Segment Open

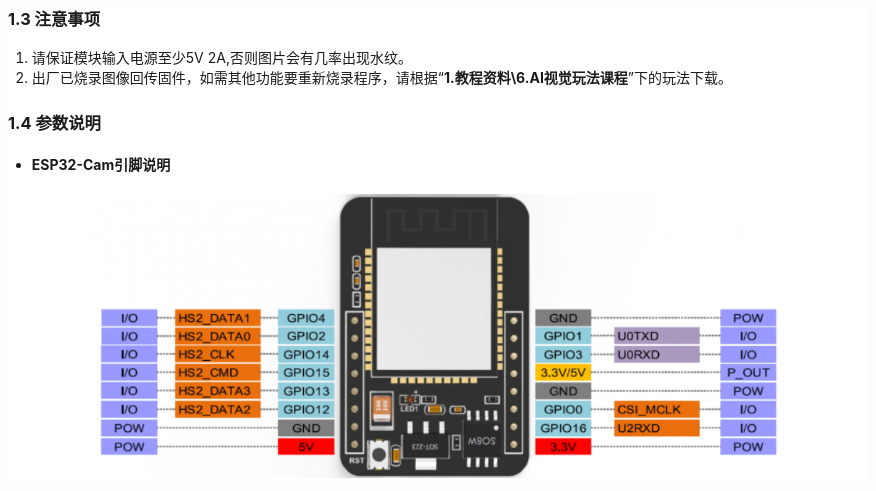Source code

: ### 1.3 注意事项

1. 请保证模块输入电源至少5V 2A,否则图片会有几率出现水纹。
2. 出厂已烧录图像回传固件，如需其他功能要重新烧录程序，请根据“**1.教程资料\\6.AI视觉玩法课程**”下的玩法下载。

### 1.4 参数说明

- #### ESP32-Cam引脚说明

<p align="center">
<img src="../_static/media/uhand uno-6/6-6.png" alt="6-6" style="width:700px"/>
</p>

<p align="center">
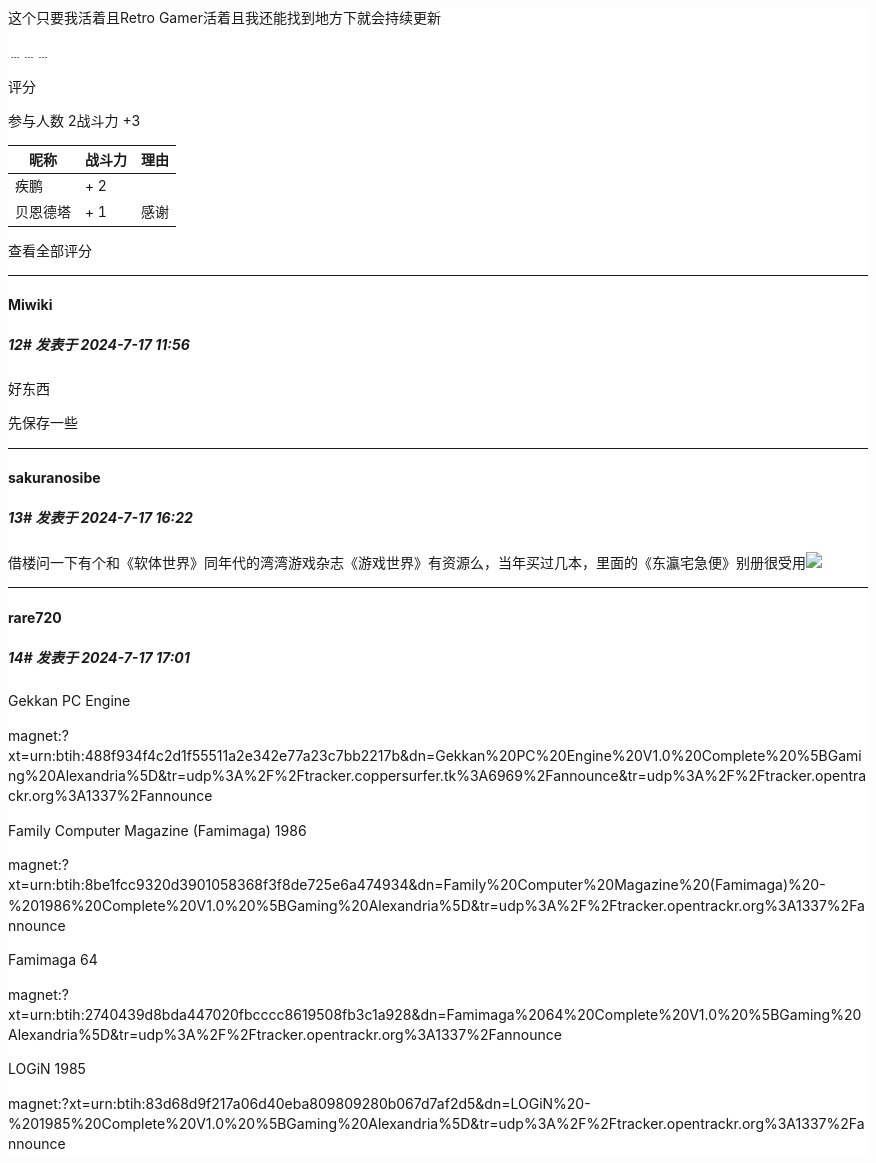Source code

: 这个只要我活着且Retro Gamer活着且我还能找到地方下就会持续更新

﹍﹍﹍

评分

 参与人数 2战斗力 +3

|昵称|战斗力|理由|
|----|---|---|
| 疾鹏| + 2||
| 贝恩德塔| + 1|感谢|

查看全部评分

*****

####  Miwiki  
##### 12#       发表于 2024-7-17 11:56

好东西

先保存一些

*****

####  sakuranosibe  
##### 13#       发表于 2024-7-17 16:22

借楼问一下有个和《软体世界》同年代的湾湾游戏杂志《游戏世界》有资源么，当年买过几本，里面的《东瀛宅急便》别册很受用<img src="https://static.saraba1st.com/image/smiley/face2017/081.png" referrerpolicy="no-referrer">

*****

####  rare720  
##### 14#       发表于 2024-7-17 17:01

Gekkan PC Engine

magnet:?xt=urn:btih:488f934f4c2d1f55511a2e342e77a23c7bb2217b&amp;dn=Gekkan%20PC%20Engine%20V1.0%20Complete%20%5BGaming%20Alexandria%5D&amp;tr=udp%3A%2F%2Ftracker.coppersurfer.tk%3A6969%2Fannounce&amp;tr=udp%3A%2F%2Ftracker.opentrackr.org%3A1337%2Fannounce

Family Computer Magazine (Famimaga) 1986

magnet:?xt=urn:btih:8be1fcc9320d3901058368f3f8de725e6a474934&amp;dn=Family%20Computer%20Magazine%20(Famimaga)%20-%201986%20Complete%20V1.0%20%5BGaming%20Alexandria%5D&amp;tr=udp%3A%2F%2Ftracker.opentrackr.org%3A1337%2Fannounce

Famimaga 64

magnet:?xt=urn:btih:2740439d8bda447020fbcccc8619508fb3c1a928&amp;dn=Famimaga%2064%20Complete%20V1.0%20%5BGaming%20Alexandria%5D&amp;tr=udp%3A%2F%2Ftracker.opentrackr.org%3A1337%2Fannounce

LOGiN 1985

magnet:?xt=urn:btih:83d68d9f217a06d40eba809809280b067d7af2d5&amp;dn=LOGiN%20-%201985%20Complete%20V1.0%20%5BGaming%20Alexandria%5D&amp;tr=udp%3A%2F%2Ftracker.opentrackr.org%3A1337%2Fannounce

Segment Closed
Segment Open

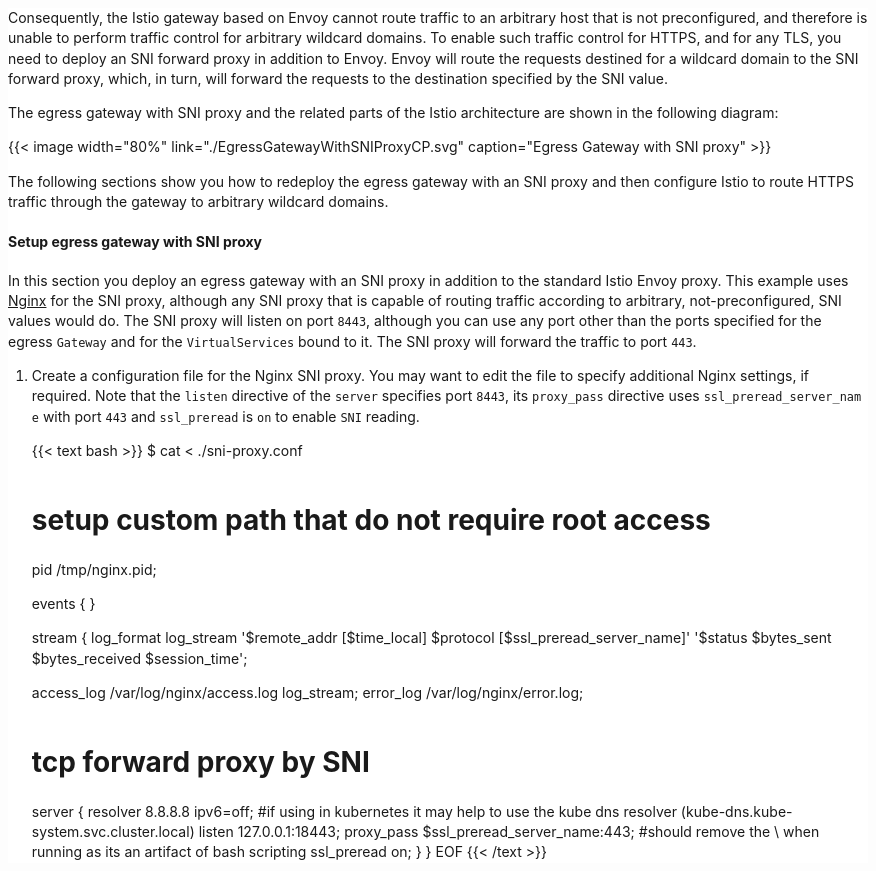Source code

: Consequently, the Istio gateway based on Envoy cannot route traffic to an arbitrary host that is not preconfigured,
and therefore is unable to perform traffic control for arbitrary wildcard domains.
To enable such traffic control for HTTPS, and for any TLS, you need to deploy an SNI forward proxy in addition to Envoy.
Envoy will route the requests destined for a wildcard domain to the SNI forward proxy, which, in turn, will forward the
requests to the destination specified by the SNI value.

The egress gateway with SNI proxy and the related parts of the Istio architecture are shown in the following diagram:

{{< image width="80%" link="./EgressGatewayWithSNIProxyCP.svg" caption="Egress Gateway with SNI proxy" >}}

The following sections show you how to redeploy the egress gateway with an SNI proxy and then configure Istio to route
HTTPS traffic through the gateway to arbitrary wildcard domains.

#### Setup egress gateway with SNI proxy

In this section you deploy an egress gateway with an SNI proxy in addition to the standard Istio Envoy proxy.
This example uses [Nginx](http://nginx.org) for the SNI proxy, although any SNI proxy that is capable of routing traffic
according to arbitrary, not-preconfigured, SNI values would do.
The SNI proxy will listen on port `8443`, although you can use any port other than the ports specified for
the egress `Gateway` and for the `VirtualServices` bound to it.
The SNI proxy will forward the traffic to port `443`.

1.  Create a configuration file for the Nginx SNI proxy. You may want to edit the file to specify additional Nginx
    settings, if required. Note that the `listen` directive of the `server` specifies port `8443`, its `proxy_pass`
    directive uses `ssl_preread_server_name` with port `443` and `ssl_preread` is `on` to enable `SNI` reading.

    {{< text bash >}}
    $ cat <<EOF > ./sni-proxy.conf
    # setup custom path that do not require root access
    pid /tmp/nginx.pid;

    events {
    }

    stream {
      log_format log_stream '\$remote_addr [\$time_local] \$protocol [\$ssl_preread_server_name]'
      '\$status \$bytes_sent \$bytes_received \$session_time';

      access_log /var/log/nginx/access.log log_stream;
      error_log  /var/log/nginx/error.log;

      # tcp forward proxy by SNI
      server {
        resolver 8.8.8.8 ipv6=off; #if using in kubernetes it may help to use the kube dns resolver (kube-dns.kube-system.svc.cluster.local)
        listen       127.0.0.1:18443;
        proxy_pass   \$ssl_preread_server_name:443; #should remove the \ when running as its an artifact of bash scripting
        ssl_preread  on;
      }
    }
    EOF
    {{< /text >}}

Segment Closed
Segment Open

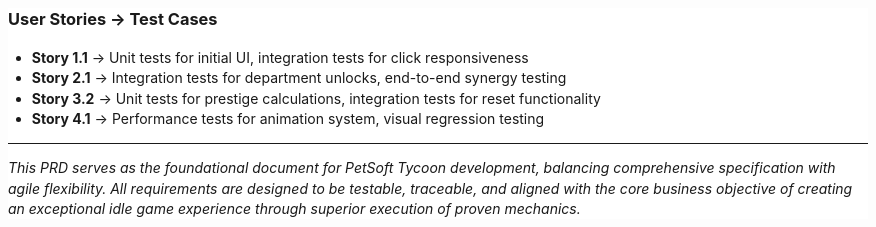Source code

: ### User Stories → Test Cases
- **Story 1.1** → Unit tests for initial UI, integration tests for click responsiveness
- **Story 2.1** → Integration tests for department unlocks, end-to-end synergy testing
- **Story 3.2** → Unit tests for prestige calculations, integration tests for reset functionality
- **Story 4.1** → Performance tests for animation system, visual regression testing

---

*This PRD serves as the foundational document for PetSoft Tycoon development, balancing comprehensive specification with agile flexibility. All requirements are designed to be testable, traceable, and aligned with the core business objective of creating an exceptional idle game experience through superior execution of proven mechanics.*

Segment Closed

AIM OF THE TASK —
All that is wanted is an exact copy of the lines above from the one with "To enable such" through the one with "requests to the", with both ends included.

EXERCISE RESULT —
To enable such traffic control for HTTPS, and for any TLS, you need to deploy an SNI forward proxy in addition to Envoy.
Envoy will route the requests destined for a wildcard domain to the SNI forward proxy, which, in turn, will forward the
requests to the destination specified by the SNI value.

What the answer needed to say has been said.